Mr Justice Dingemans ruled in favour of Tracy Hassell yesterday. She was operated on at the Mount Vernon Hospital, part of the Hillingdon Hospitals Foundation Trust, in 2011.
The case is one of the first in the country to be brought against the NHS where a patient did not have the full risks of a procedure explained to them. It follows a landmark ruling by the Supreme Court that material risks must be fully explained to patients.
In 2015, HSJ reported on fears among senior figures at the Care Quality Commission and NHS England over lapses in patient consent processes in the NHS, which meant patients were being denied copies of their consent form and the forms vary throughout the country.
Ms Hassell was operated on by spinal orthopaedic surgeon Shaun Ridgeway after an MRI scan identified spondylolisthesis – a condition where a bone in her vertebra has slid over the bone below leading to her spinal cord being squeezed.
She underwent a series of operations between 2009 and 2011 to tackle the pain until in October 2011 she had an operation that left her paralysed on her right side and with weakness on her left side.
The judge said Mr Ridgeway did not properly explain the risks of the surgery and had he done so, it was likely that Ms Hassell would not have agreed to the operation.
He said: “I find that Mr Ridgeway used reasonable care and skill in carrying out the operation, and that I am unable to identify the cause of Ms Hassell’s spinal cord injury. I find that Ms Hassell did not give informed consent to the operation, and that if she had been given information about material risks and conservative treatment Ms Hassell would not have agreed to the operation on 3 October 2011.”
He added: “Whatever Mr Ridgeway’s strengths as a surgeon when carrying out the operation… Mr Ridgeway was not a good communicator about the risks of operations.”
In court, the judge was told Ms Hassell was told the worst case scenario was her spine would have to be fused and there was no discussion about other treatment options such as painkillers or physiotherapy. She claimed Mr Ridgeway told her the operation was routine surgery.
On the day of the operation, Ms Hassell went to the hospital with her husband. Whilst her husband went to get her something from the hospital shop, Mr Ridgeway arrived with the porter and nurse, and Ms Hassell was told that she was going to the operating theatre.
Ms Hassell said she felt nervous and had not said goodbye to her husband. She was given a consent form to sign but she described the events as a rush and she did not pay attention to what it said. She did not recall any discussion about paralysis.
Olive Lewin, from the medical negligence team at Leigh Day that represented Ms Hassell, said she “was not made aware of the substantial risks such an invasive procedure would have on her and the risk of paralysis, which has had such a calamitous effect on her life.

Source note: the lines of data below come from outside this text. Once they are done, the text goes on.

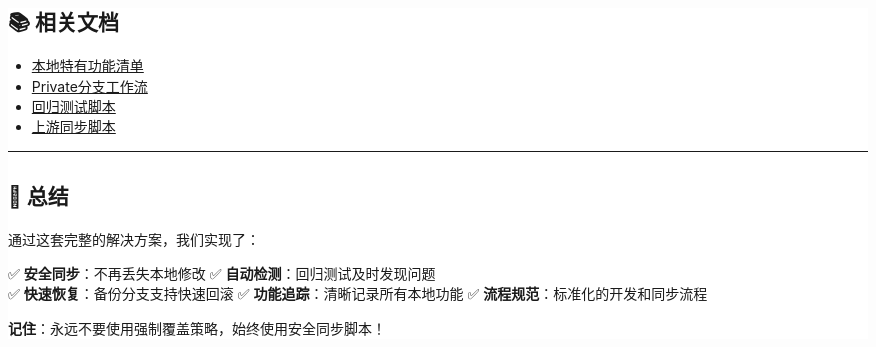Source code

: 
## 📚 相关文档

- [本地特有功能清单](./LOCAL_FEATURES.md)
- [Private分支工作流](./PRIVATE_BRANCH_WORKFLOW.md)
- [回归测试脚本](./scripts/regression-test.sh)
- [上游同步脚本](./scripts/sync-from-upstream.sh)

---

## 🎉 总结

通过这套完整的解决方案，我们实现了：

✅ **安全同步**：不再丢失本地修改
✅ **自动检测**：回归测试及时发现问题  
✅ **快速恢复**：备份分支支持快速回滚
✅ **功能追踪**：清晰记录所有本地功能
✅ **流程规范**：标准化的开发和同步流程

**记住**：永远不要使用强制覆盖策略，始终使用安全同步脚本！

“The [Supreme Court] ruling should ensure that all patients have the full knowledge of the risks associated with a medical procedure and have a dialogue with the consultant so that they can accurately balance those risks and give truly informed consent.”
Ms Hassell said: “I walked into the Mount Vernon on 3 October and came out in a wheelchair. I spent eight months in hospital, which took me away from my family and friends who have supported me throughout this six year battle.
“Integrity is telling myself the truth, and honesty is telling the truth to other people.”
A spokeswoman from the trust said: “The trust acknowledges that Ms Hassell was left with serious injuries following surgery that was carried out at the Mount Vernon Hospital in 2011, which is a matter of real regret. Nonetheless, the trust felt very strongly that the performance of the surgery itself was carried out to a high standard, and that the poor outcome was a recognised risk of the procedure. The judge agreed with this, and made no criticism of the performance of the operation. He did, however, find fault with the consent process prior to the surgery, and awarded damages to Ms Hassell on that basis.”